Spatial Signage juga dirancang dengan profil UltraThin setebal hanya 52 mm dan bobot sekitar 49 kg, membuatnya mudah diintegrasikan di berbagai lingkungan komersial seperti toko ritel, museum, lobi perusahaan, hingga kawasan eksklusif lainnya. Desainnya yang ramping juga memastikan layar tidak mengganggu estetika interior, tetapi justru menjadi elemen visual utama.

Integrasi AI dan Optimasi Konten

Selain inovasi hardware, Samsung turut memperkenalkan integrasi kecerdasan buatan (AI) melalui platform Samsung VXT, yang menyertakan aplikasi baru bernama AI Studio. Aplikasi ini memungkinkan pembuat konten mengubah gambar statis menjadi video siap tayang secara otomatis, lengkap dengan optimasi bayangan, margin, dan elemen visual lainnya — tanpa perlu software editing eksternal. Hal ini sangat memudahkan perusahaan yang ingin menghadirkan konten 3D berkualitas tinggi secara cepat dan efisien.

Dengan memadukan Spatial Signage dan kemampuan AI Studio, Samsung tidak sekadar menawarkan layar visual, tetapi sebuah ekosistem signage yang komprehensif yang mendukung kreasi serta manajemen konten secara terpadu — sebuah keunggulan yang sangat berharga di era digital saat ini.

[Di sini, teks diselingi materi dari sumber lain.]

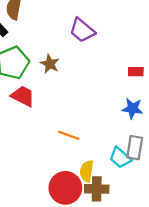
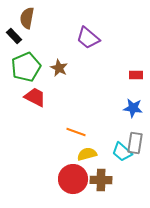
yellow semicircle: (87, 171) -> (87, 154), moved, turned 66

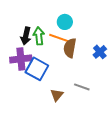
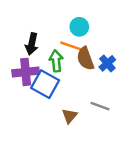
green arrow: (39, 36) -> (56, 61), moved
brown semicircle: (70, 48) -> (85, 59), turned -30
blue cross: (100, 52) -> (107, 63), moved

Pengakuan Industri dan Potensi Bisnis

Produk Spatial Signage sendiri telah mendapatkan beberapa penghargaan teknologi bergengsi, termasuk CES Innovation Award 2026 di kategori Enterprise Technology, serta penghargaan sebelumnya di IFA 2025 dalam kategori Emerging Tech. Hal ini menjadi bukti bahwa inovasi ini bukan sekadar gimmick, tetapi memiliki nilai nyata dalam industri display komersial.

Potensi penggunaan Spatial Signage sangat luas. Di sektor retail, layar ini dapat menangkap perhatian konsumen secara langsung dengan visual produk yang seakan hidup; di museum atau pameran, dapat menghadirkan instalasi interaktif yang lebih engaging; sementara di ruang perusahaan, signage ini bisa jadi alat efektif untuk presentasi dan branding bisnis. Integrasi kemitraan yang diperluas — termasuk solusi bersertifikasi Cisco — juga memperkuat posisi Samsung dalam ekosistem layar komersial besar.

Masa Depan Signage Komersial

Peluncuran Spatial Signage menunjukkan bahwa Samsung tidak hanya fokus pada perangkat konsumen seperti smartphone dan TV, tetapi juga serius menggarap pasar display profesional dan enterprise. Teknologi 3D tanpa kacamata membuka kemungkinan baru bagi perusahaan untuk menghadirkan pengalaman visual yang lebih dalam, menarik, dan memorable bagi audiens mereka.

Dengan dukungan konten AI, desain yang ramping, serta jaringan kemitraan global, Spatial Signage diprediksi akan menjadi standar baru signage komersial imersif di berbagai industri di masa mendatang — memperkaya pengalaman visual di era digital yang semakin kompetitif.